Carretera sin lastre

Ayer fue la primera salida en bicicleta tras la BITABI, aunque fuera con la de montaña, y hoy lo es con la de carretera. Eso sí, sin el lastre de las alforjas. Sin saber muy bien a dónde ir, rajándome esta mañana una vez vestido de ciclista, salgo esta tarde en dirección a Zalla. Hace tiempo que no subo Alen y se me ocurre una ruta circular que lo tenga entre las subidas.



La subida a La Herbosa es la primera tachuela del día y me sirve para comprobar lo que ya sabía: sin alforjas se sube mejor que con ellas.


Desciendo esta pequeña cota hacia Artzentales y giro bruscamente para ir a buscar el inicio de la subida a Alen en Olabarrieta.


El rápido descenso me deja en el cruce, donde tengo que dar media vuelta para bajar el plato porque me pilla el toro en la primera rampa con él metido y casi me caigo de lado.


Alen son cinco kilómetros a poco más del 7%, con mucha constancia en todas sus rampas, así que toca marcar un ritmo inicial que se pueda mantener en toda la subida.


En esta zona de Bizkaia aún sobrevive el verde. Está todo muy seco, hace calor y no ha llovido en todo el mes de agosto.


Poca historia. Llevo menos de 50km y ya me aburre lo que veo. Rodar por las carreteras de siempre no me motiva nada y la bicicleta se convierte en un coñazo.


Desciendo Alen para encaminarme a Muskiz y, antes de meterme de lleno en la población, girar a la derecha para subir Peñas Negras para que el desnivel acumulado de la ruta sea algo digno.
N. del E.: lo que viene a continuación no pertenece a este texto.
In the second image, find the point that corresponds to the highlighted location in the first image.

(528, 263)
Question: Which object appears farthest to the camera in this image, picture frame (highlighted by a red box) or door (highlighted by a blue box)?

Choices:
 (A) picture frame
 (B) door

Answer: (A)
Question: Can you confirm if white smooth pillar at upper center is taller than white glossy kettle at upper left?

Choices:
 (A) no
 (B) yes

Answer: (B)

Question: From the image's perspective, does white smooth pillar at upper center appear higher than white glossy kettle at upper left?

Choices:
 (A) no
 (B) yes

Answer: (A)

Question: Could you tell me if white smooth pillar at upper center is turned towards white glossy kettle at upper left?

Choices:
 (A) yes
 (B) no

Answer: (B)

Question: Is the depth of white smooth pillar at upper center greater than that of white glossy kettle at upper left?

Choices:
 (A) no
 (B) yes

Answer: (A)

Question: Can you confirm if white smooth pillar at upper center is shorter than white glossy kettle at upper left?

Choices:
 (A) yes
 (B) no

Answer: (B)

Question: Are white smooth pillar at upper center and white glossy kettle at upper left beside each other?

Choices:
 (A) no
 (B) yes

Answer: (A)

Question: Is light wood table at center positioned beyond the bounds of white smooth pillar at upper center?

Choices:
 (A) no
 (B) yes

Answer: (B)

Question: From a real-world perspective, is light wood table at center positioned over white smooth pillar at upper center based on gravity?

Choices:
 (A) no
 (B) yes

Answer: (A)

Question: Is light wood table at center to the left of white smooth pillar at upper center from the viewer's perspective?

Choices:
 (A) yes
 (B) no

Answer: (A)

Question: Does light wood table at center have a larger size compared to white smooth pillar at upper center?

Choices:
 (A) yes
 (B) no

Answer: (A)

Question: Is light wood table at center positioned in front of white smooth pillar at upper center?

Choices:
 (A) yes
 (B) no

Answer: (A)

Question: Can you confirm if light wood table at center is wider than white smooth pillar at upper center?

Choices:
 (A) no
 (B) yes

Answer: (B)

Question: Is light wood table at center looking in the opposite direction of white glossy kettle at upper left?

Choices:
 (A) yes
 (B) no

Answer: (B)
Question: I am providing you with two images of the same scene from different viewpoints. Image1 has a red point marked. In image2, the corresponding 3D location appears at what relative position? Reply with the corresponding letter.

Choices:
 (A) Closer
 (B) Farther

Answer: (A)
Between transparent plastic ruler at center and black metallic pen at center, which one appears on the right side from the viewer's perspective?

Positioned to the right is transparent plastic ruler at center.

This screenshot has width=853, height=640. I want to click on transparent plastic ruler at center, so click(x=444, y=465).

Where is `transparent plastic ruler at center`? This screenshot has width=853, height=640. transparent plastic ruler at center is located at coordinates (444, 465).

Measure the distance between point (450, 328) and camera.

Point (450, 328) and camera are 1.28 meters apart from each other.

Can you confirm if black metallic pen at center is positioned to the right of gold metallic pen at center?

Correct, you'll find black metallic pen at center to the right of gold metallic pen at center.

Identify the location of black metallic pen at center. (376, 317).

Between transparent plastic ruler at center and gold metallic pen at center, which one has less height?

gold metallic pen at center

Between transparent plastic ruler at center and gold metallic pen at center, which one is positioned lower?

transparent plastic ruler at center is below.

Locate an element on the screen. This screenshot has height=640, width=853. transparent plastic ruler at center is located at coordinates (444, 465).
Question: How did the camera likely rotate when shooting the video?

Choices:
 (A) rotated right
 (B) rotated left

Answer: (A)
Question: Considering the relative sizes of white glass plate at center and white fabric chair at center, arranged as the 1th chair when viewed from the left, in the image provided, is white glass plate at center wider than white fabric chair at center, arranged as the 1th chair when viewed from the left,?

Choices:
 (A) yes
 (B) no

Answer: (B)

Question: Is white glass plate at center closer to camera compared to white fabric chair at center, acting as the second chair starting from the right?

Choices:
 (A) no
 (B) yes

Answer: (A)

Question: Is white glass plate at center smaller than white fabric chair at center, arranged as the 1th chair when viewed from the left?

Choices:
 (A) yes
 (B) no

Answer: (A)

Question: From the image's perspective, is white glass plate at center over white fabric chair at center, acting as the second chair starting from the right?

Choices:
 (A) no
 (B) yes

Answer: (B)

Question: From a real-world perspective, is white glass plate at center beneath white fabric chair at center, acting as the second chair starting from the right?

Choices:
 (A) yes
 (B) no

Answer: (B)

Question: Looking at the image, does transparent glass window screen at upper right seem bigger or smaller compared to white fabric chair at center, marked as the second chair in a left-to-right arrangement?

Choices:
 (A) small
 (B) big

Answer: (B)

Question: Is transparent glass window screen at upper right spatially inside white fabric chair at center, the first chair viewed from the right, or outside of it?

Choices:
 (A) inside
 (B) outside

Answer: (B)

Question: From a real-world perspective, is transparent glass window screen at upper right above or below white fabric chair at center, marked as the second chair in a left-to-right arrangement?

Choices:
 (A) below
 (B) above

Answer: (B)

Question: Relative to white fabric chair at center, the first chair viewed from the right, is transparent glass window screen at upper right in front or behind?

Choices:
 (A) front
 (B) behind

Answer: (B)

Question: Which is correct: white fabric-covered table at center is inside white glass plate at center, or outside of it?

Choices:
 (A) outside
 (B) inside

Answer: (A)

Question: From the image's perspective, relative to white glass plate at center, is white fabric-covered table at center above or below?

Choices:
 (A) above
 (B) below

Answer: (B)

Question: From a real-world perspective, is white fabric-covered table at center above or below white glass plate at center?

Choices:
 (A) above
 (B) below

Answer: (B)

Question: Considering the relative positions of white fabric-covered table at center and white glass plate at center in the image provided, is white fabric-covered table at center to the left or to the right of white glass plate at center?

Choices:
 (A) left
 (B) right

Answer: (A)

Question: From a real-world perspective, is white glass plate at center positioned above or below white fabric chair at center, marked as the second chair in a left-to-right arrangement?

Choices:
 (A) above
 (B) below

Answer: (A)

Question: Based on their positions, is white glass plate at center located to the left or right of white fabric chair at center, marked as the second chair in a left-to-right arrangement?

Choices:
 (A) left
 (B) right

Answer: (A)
El inicio de Peñas Negras por esta vertiente de Santelices camufla sus duras rampas en una media total que supera el 7% pero con unos kilómetros finales muy suaves. Son tres kilómetros iniciales intensos, manejándose con frecuencia en la doble cifra.


Me encuentro a un ciclista accidentado en una curva. Se ha caído bajando pero no tiene nada. Es lo malo de esta bajada. La bicicleta se lanza mucho y hay un par de curvas que se van cerrando y que suelen acumular humedad. Lo sé porque ya me fui al suelo la primera vez que bajé por aquí. Ahora ya me lo sé y siempre que voy en sentido contrario bajo con prudencia.


Superado el primer kilómetro, me sorprende el cartel que indica que la entrada al Museo de la Minería es gratuita para ciclistas. No me suena haberlo visto antes y habrá que hacer uso de esa invitación un día de estos.


Pasan los primeros tres kilómetros y la subida cambia hasta el punto de parecer otra. De las duras rampas iniciales pasamos a un paseo con grandes vistas.


Sin apenas darme cuenta, corono en el Centro de Interpretación del parque y continuo el camino hacia La Arboleda.


Las vistas de la ría siempre son un motivo de alegría. Cada vez me siento más vinculado a ella y me gusta verla, sea desde donde sea.


Dejo Argalario a un lado antes de empezar a bajar de La Arboleda por La Reineta. Son las siete de la tarde y ya no hace el viento que hacía cuando salí de casa. Está quedando una tarde muy agradable.


En el mirador no puedo evitar pararme a comer una barrita de cereales que he cogido en casa. Esta vista es una de mis favoritas, con todo el Gran Bilbao a mis pies.


La salida ha sido corta pero me ha servido para mantener las piernas activas. Han sido 90km y 1.700 metros de desnivel, así a lo bobo.